LAMP: Learning Universal Adversarial Perturbations for Multi-Image Tasks via Pre-trained Models

TL;DR

LAMP is a novel black-box attack method that learns universal adversarial perturbations to effectively compromise multi-image vision-language models by exploiting attention mechanisms and cross-image influences.

Contribution

The paper introduces LAMP, a new approach for generating universal adversarial perturbations targeting multi-image models, with novel constraints and loss functions for improved attack success.

Findings

LAMP outperforms state-of-the-art baselines in attack success rates.

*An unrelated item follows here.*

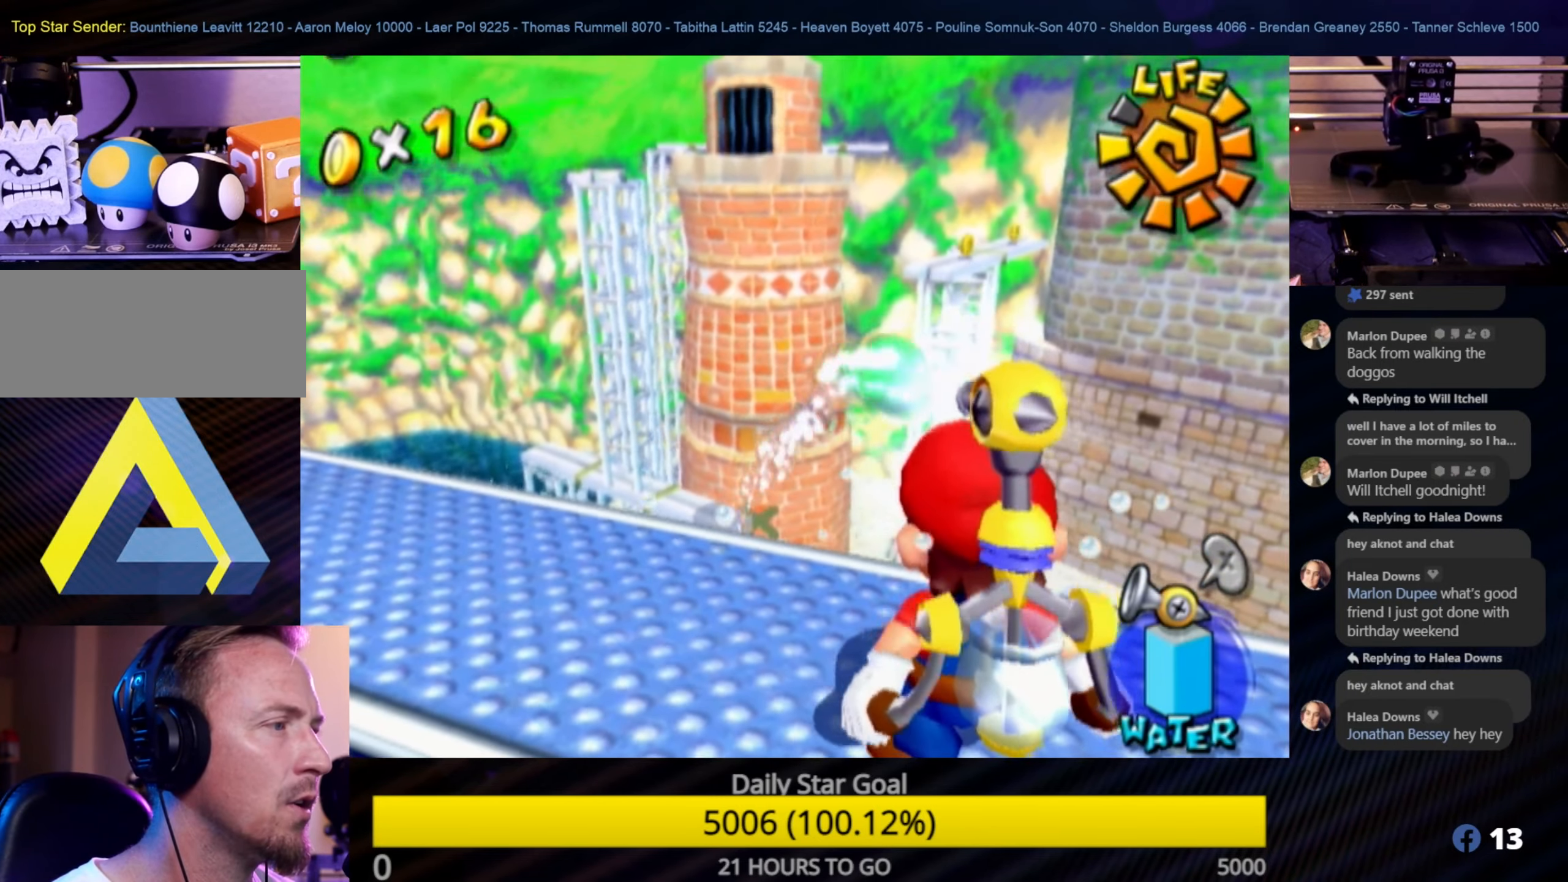
{"buttons": ["R1"], "left_stick": "center", "right_stick": "center", "events": []}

LAMP effectively disrupts multi-image vision-language tasks.

LAMP demonstrates robustness across various models and tasks.

Abstract

Multimodal Large Language Models (MLLMs) have achieved remarkable performance across vision-language tasks. Recent advancements allow these models to process multiple images as inputs. However, the vulnerabilities of multi-image MLLMs remain unexplored. Existing adversarial attacks focus on single-image settings and often assume a white-box threat model, which is impractical in many real-world scenarios. This paper introduces LAMP, a black-box method for learning Universal Adversarial Perturbations (UAPs) targeting multi-image MLLMs. LAMP applies an attention-based constraint that prevents the model from effectively aggregating information across images. LAMP also introduces a novel cross-image contagious constraint that forces perturbed tokens to influence clean tokens, spreading adversarial effects without requiring all inputs to be modified. Additionally, an index-attention suppression loss enables a robust position-invariant attack. Experimental results show that LAMP outperforms SOTA baselines and achieves the highest attack success rates across multiple vision-language tasks and models.